Supplied passage -
+++
The marketing practice of Product Placement has become increasingly common over the last several years. Alongside it, however, concerns of the practices’ ethicality have also continued to rise. Many scholars, and general consumers alike, have argued for quite some time that the practices’ deceiving nature should be cause for concern. As a matter of fact, advocacy groups have been concerned about the ethicality of product placement in films since the 1990’s (Kovalenko & Wooliscroft, 2012).
According to Plaisance (2014), product placement is best defined as “the practice of ‘embedding’ a product, brand, or service into a film.” Although the practice itself can be observed in films such as Back to the Future and E.T, it has become much more prevalent in recent cinema. For example, Zack Snyder’s 2013 superhero reboot, Man of Steel, featured over one hundred promotional partners and brought in an impressive $160 million dollars in promotional support (Morrison, 2013). While this may be beneficial for both the movie and the featured brands, many consumers believe that the practice is unethical. The problem itself lies within the lack of transparency. Opponents of product placement argue that since the filmmakers is not being up front with them and telling them that they are being marketed to, the practice is unethical and shouldn’t be tolerated.
+++
Source data -
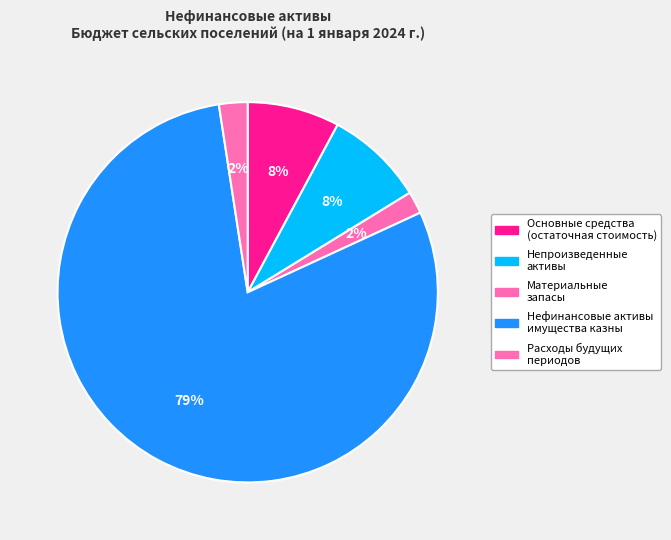

Which category accounts for the majority?

Нефинансовые активы имущества казны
+++
Required work - Transcribe the stretch of the passage on product placement from "According to Plaisance" through "shouldn’t be tolerated.", reproducing it word for word.

The completed task -
According to Plaisance (2014), product placement is best defined as “the practice of ‘embedding’ a product, brand, or service into a film.” Although the practice itself can be observed in films such as Back to the Future and E.T, it has become much more prevalent in recent cinema. For example, Zack Snyder’s 2013 superhero reboot, Man of Steel, featured over one hundred promotional partners and brought in an impressive $160 million dollars in promotional support (Morrison, 2013). While this may be beneficial for both the movie and the featured brands, many consumers believe that the practice is unethical. The problem itself lies within the lack of transparency. Opponents of product placement argue that since the filmmakers is not being up front with them and telling them that they are being marketed to, the practice is unethical and shouldn’t be tolerated.